Factorials are a fundamental concept in mathematics, specifically in counting principles and permutations. They are represented by the exclamation mark symbol (!). The factorial of a non-negative integer \( n \) is the product of all positive integers less than or equal to \( n \). For example, the factorial of 4, written as \( 4! \), is calculated as \( 4 \times 3 \times 2 \times 1 = 24 \).
Factorials are crucial when calculating permutations, particularly with repetition. In our drug dosage scenario, each type of drug dose can be thought of as repeating items. The overall arrangement involves computing one giant factorial of all items combined, divided by the factorial of each type's count. This division helps to account for the repetition and avoid overcounting. In the problem, 13 doses in total lead to a factorial of 13, and each subgroup (Drug X, Drug Y, and Drug Z) has its own factorial calculated.
Understanding how factorials work makes it easier to handle complex problems involving permutations with repetition, as they are often used to divide overwhelming possibilities into manageable calculations.

Combinatorics is an area of mathematics focused on counting, arranging, and finding patterns. It's an essential tool when dealing with permutations, like in the drug dosage example. In simple terms, combinatorics helps determine how different sets can be combined or arranged in various circumstances. It's often used alongside probability, as it helps calculate the likelihood of certain arrangements or outcomes.
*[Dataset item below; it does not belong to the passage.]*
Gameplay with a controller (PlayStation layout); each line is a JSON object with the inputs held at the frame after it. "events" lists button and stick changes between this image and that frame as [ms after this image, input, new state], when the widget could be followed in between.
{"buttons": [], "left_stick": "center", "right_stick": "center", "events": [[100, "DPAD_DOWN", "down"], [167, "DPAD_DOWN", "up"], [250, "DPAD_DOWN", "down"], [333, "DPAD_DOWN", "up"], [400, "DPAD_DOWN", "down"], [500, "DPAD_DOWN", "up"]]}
In our example, combinatorics assists in figuring out the possible arrangements of drug dosages. These arrangements are called permutations, especially when order matters. The permutations with repetition formula is a key part of combinatorics and helps when identical items need to be arranged. Here, combinatorics guides us to account for the distinct arrangements while repeating certain items, using the factorial calculations we previously discussed. This approach, of factoring in every identical grouping, ensures accurate results in finding all possible orders.

When it comes to drug dosage permutations, especially in medical research, accurate calculation of possible orders can be crucial. Consider a scenario where different drug doses are administered over several days. If these drugs involve different combinations, knowing the permutation allows researchers to plan and ensure the therapies' effectiveness.
In the given example, we have 6 doses of Drug X, 3 doses of Drug Y, and 4 doses of Drug Z. Permutations with repetition are used because the same type of drug is administered multiple times. By using the formula for permutations with repetition, researchers can calculate 60,060 different possible ways to schedule these doses. This number is a result of both the total number of doses and taking into account the repetition within each dose type. Breaking things down this way helps researchers choose the most effective orders, testing if variations in sequence produce different outcomes, while also ensuring there is balance and scientific rigor in their approach.